Developing the Model

Background on the Model

Pretty Robots utilized the records of 168,773 residential properties in Detroit collected during the 2014 Motor City Mapping campaign to test and train their model. The model only addresses residential properties, and only uses records where data was available for all fields. The independent variables that entered the model included: boarding, dumping, occupancy, public ownership, 2014 Tax Assessment, and 2014 Tax Foreclosure data. The end product is a percentage score that sets a fire risk level for all 168,773 property records used, based on the model created. The data used in the model was taken from the City of Detroit Assessor, the Wayne County Treasurer, as well as the Motor City Mapping campaign.

The Motor City Mapping survey collected categorical data about property use as well as condition, whereas the Assessor and Treasurer’s data is focused on ownership, value and tax status. 

Motor City Mapping surveyors reported on whether or not a parcel had fire exposure. Between December 5, 2013 and July 21, 2015 they had collected information on fire exposure for over 215,283 unique properties across Detroit. This simple piece of information, indicating whether or not a property had evidence of fire exposure or not, is invaluable to calculating odds, which is a useful notion for the likelihood of an event. The odds of an event is based on a ratio; it is the probability of an event occurring divided by the probability of the event not occurring.  

With odds as a baseline statistical concept and fire exposures as dependent variable, Pretty Robots was able to build contingency tables and logistic regression models in order to search for associations with other attributes within these datasets and measure the likelihood of an event.

Opportunities for Improvement

The fire risk model developed by Pretty Robots and LOVELAND can be improved through better and more frequent resurveys of Detroit property. Data from Motor City Mapping's 2013 / 2014 property survey is now more than two years old. Given the rapid rate of change in Detroit property this model would benefit greatly from updated condition information, as well as a second, citywide, snapshot of property conditions which would bring change over time into the equation. More nuanced questions of Detroit property, such as building materials, would be valuable in further development of the risk model.

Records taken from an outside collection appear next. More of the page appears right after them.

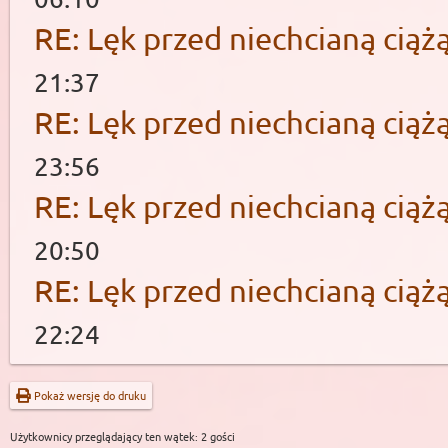
RE: Lęk przed niechcianą ciąż
21:37
RE: Lęk przed niechcianą ciąż
23:56
RE: Lęk przed niechcianą ciąż
20:50
RE: Lęk przed niechcianą ciąż
22:24
Pokaż wersję do druku
Użytkownicy przeglądający ten wątek: 2 gości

The Nature of Fire in Detroit

The number of properties at high risk for fire is not static in Detroit. Fires that occur in occupied, good condition homes can lead to abandonment and leave behind a structure that is at greater risk for subsequent fires. 

This was the case at 15045 Faircrest — a property that was not included in Pretty Robots’ list of high risk properties because, at the time, the property was an occupied home with no risk factors. However a suspicious fire after a break-in led to a property that is now at greater risk for subsequent fires, and is adjacent to another occupied home that is now at greater risk, too.

Despite the real progress in Detroit over the last several years since bankruptcy, there are headwinds that remain strong. The more we can do to reduce their strength, the more successful our recovery and development efforts will be, and the more equitable their distribution. Fire sets back lives, blocks, and whole neighborhoods. Together, LOVELAND and Pretty Robots believe there is much we can do to fight fires before they start.